A China já está preparando regras para combater os riscos representados por humanos digitais gerados por IA.
A China está intensificando os esforços para regulamentar seu setor de "humanos digitais", que cresce rapidamente, à medida que avatares de IA emocionalmente imersivos — alguns modelados a partir de entes queridos falecidos — ganham ampla aceitação em todo o país. A medida surge em um momento em que tanto o potencial comercial da tecnologia quanto seus riscos éticos se tornam cada vez mais evidentes.
Luto, tecnologia e uma indústria em crescimento
Zhang Xinyu, uma mulher de 47 anos da província de Liaoning, recorreu à inteligência artificial após perder o pai para o câncer. Trabalhando com uma empresa chamada Super Brain, ela criou um avatar digital que se parece e soa como ele, permitindo que ela continue conversas online. A experiência, contou à AFP, a ajudou a lidar com o luto e a recuperar as forças emocionais.
A história dela reflete uma tendência mais ampla na China, onde os "humanos digitais" gerados por IA estão ganhando popularidade rapidamente. Esses avatares — muitas vezes realistas na aparência e no comportamento — são amplamente utilizados nas redes sociais, especialmente no comércio eletrônico e na criação de conteúdo. De acordo com a agência de notícias Xinhua, o setor foi avaliado em cerca de 4,1 bilhões de yuans (US$ 600 milhões) em 2024, com um crescimento de 85% em relação ao ano anterior.
No entanto, nem todos veem a tecnologia de forma positiva. Alguns críticos alertam que esses avatares podem criar dependência emocional ou oferecer o que a própria Zhang descreveu como "conforto falso", mesmo que os sentimentos subjacentes sejam genuínos.
A regulamentação finalmente se atualiza.
Em resposta a essas preocupações, a Administração do Ciberespaço da China publicou um projeto de regras com o objetivo de reforçar a supervisão. As regulamentações propostas exigem a identificação clara do conteúdo gerado por IA e proíbem a criação de réplicas digitais sem o consentimento do indivíduo.
As regras também visam prevenir o uso indevido, incluindo golpes, desinformação e conteúdo que possa ameaçar a estabilidade social ou a segurança nacional. Empresas que violarem essas diretrizes poderão ser multadas em valores que variam de 10.000 yuans (US$ 1.460) a 200.000 yuans (US$ 29.300).
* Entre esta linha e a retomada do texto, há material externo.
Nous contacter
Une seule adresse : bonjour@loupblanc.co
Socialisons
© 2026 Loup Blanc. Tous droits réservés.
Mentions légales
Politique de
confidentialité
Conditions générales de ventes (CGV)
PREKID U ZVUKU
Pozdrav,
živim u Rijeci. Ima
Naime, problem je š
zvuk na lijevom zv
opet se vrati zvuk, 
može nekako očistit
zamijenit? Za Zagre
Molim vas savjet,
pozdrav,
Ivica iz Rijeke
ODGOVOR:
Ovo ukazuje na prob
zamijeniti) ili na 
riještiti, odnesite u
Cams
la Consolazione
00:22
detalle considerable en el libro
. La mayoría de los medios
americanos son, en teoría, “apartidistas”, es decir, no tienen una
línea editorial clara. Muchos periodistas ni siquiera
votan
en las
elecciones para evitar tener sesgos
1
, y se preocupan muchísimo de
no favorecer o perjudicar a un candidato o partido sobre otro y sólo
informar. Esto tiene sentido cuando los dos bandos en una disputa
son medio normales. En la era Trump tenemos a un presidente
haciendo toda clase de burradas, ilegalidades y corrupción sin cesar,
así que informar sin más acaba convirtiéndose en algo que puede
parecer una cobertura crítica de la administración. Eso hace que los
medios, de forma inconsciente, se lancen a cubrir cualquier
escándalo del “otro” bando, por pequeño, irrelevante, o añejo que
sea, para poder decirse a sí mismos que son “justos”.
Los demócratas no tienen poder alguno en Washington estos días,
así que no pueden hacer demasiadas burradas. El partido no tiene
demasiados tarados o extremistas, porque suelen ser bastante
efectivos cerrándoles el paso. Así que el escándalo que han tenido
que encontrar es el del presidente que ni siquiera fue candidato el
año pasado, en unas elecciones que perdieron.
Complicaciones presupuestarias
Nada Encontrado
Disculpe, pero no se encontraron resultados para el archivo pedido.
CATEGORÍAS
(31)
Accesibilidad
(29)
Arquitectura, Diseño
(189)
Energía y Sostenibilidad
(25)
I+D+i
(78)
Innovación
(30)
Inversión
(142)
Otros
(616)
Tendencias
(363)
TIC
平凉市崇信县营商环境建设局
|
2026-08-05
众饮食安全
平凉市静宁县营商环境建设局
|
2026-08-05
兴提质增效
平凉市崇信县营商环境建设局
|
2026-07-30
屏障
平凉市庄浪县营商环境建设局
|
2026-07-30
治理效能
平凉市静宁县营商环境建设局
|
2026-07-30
A urgência da regulamentação foi reforçada por um incidente viral envolvendo uma idosa que, sem saber, interagiu com um avatar extremamente realista de seu filho falecido. O vídeo, amplamente compartilhado nas redes sociais chinesas, gerou um debate sobre se tais usos da IA representam conforto ou engano.
Equilibrando Inovação e Risco
Especialistas afirmam que a abordagem da China reflete um padrão já conhecido: rápido desenvolvimento tecnológico seguido de intervenção regulatória imediata. As autoridades estão particularmente preocupadas com a proteção de menores, com propostas de regulamentação que proíbem sistemas de IA que incentivem a dependência emocional ou simulem relacionamentos íntimos para crianças.
Ao mesmo tempo, os participantes do setor reconhecem que a regulamentação é inevitável. O fundador da Super Brain descreveu a minuta das regras como um passo necessário para equilibrar inovação e responsabilidade.
O que nos espera?
O projeto de regulamentação da China está aberto para consulta pública até o início de maio, após o qual espera-se uma aplicação mais rigorosa. O objetivo mais amplo do governo é acelerar a adoção da IA, mantendo, ao mesmo tempo, um controle rígido sobre seu impacto na sociedade.
À medida que os "humanos digitais" evoluem de uma novidade para uma ferramenta comum, o modelo regulatório da China pode se tornar um projeto para outros países que enfrentam questões éticas semelhantes – particularmente em torno da identidade, do consentimento e do poder emocional da IA.